Conceptually, the Kubernetes Scheduler defines a set of filter functions that, given a Pod and a Node, determine if the Node satisfies the constraints of the Pod. All filter functions must yield true for the Node to host the Pod.
The following subsections detail some of the available filter functions:
1.1 Schedulability and Lifecycle Phase
This filter function deems a Node feasible based on the Node’s schedulability and lifecycle phase. Node conditions are accounted for via taints and tolerations (see below).
1.2 Resource Requirements and Resource Availability
This filter function deems a Node feasible based on the Pod’s resource requirements and the Node’s resource availabilities.
1.3 Node Selector
This filter function deems a Node feasible based on the Pod’s node selector values and the Node’s label values.
1.4 Node Taints and Pod Tolerations
This filter function deems a Node feasible based on the Pod’s taints’ key value pairs and the Node’s tolerations’ key value pairs.
A Pod may be bound to a Node such that the Node’s Taints match the Pod’s Tolerations. A Pod must not be bound to a Node if the Node’s Taints do not match the Pod’s Tolerations.
1.5 Required Affinity
This filter function deems a Node feasible based on the Pod’s required Node Affinity Terms, Pod Affinity Terms, and Pod Anti Affinity Terms.
Node Affinity
A Pod must be assigned to a Node such that the Node’s labels match the Pod’s Node Affinity Requirements.
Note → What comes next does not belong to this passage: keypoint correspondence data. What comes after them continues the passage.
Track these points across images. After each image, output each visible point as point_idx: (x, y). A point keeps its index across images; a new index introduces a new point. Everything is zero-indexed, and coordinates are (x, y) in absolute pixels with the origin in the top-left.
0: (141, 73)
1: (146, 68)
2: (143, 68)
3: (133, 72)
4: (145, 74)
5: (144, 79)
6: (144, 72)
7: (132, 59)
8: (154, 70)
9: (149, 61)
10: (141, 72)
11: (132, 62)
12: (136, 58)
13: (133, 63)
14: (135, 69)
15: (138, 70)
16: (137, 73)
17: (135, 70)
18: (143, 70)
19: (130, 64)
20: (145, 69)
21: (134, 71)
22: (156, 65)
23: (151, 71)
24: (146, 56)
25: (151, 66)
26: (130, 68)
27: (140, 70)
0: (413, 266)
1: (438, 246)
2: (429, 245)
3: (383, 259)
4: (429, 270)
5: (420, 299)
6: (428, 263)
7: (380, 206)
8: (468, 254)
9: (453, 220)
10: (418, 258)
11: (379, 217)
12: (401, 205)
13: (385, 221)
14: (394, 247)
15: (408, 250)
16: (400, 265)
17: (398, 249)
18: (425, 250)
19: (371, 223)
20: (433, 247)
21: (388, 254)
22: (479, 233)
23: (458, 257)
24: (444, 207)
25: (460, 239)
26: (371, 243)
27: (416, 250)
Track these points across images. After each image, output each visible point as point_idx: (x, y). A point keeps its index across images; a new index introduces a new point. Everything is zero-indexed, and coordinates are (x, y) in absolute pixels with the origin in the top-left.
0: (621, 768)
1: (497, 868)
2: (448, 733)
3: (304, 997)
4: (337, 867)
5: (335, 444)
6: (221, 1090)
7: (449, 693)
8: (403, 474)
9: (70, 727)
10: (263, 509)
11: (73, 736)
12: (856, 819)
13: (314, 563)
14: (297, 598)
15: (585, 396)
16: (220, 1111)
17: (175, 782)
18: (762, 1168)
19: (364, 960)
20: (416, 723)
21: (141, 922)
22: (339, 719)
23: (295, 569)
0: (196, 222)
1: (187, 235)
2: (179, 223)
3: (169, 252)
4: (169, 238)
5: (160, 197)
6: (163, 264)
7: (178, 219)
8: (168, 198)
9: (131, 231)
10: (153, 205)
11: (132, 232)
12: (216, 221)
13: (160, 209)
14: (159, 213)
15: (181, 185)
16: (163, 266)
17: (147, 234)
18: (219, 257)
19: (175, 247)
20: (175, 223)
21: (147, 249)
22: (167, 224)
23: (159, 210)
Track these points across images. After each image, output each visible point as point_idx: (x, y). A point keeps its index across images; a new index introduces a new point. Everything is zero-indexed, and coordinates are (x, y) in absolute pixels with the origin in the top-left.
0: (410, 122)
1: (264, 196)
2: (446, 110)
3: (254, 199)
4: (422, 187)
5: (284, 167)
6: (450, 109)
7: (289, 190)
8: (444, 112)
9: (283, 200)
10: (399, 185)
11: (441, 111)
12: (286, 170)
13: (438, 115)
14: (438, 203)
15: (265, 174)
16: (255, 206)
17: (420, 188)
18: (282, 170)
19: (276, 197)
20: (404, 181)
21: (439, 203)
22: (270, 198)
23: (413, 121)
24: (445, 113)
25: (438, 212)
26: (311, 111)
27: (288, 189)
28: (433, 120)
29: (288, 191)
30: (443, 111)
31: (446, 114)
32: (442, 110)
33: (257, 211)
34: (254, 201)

In addition, a Pod must not be assigned to a Node such that the Node’s labels do not match the Pods Node Affinity Requirements.
Pod Affinity
A Pod must be assigned to a Node such that at least one Pod on a Node matching the TopologyKey matches the Pod’s Pod Affinity Requirements.
Pod Anti-Affinity
A Pod must be assigned to a Node such that no Pod on a Node matching the TopologyKey matches the Pod’s Pod Anti-Affinity Requirements.
2. Viability
For each Pod, the Kubernetes Scheduler identifies the set of feasible Nodes, which is the set of Nodes that satisfy the constraints of the Pod. Then, the Kubernetes Scheduler identifies the set of feasible Nodes with the highest Viability.
Conceptually, the Kubernetes Scheduler defines a set of rating functions that, given a Pod and a Node, determine the viability of a Pod and Node Pair. Ratings are summed.
The following subsection details one available filter function:
2.1 Preferred Affinity
This filter function rates a Node’s viability based on the Pod’s preferred Node Affinity Terms, Pod Affinity Terms, and Pod Anti Affinity Terms.
The rating is the sum of the
- Sum of the Term Weights for each matching Node Selector Term
- Sum of the Term Weights for each matching Pod Affinity Term
- Sum of the Term Weights for each matching Pod Anti Affinity Term
Case Study
Figure 6. depicts a case study involving two different types of Nodes and two different types of Pods:
- 9 Nodes without GPU resources
- 6 Nodes with GPU resources
The objective of the case study is to ensure that:
- Pods that do not require GPUs are assigned to Nodes without GPUs
- Pods that do require GPUs are assigned to Nodes with GPUs
(*) Kubernetes Binding Objects
The blog post states that the Kubernetes Scheduler binds a Pod to a Node by setting the Pod’s .Spec.NodeName to the Node’s Name. However, the Scheduler sets the .Spec.NodeName not directly but indirectly.
The Kubernetes Scheduler is not permitted to update a Pod’s .Spec. Therefore, instead of updating the Pod, the Kubernetes Scheduler creates a Kubernetes Binding Object. On creation of a Binding Object the Kubernetes API will update the Pod’s .Spec.NodeName.
About this post
This blog post is a summary of the KubeCon 2018 Contributor Summit’s “Unconference” track hosted by Google and SAP detailing the Kubernetes Scheduler.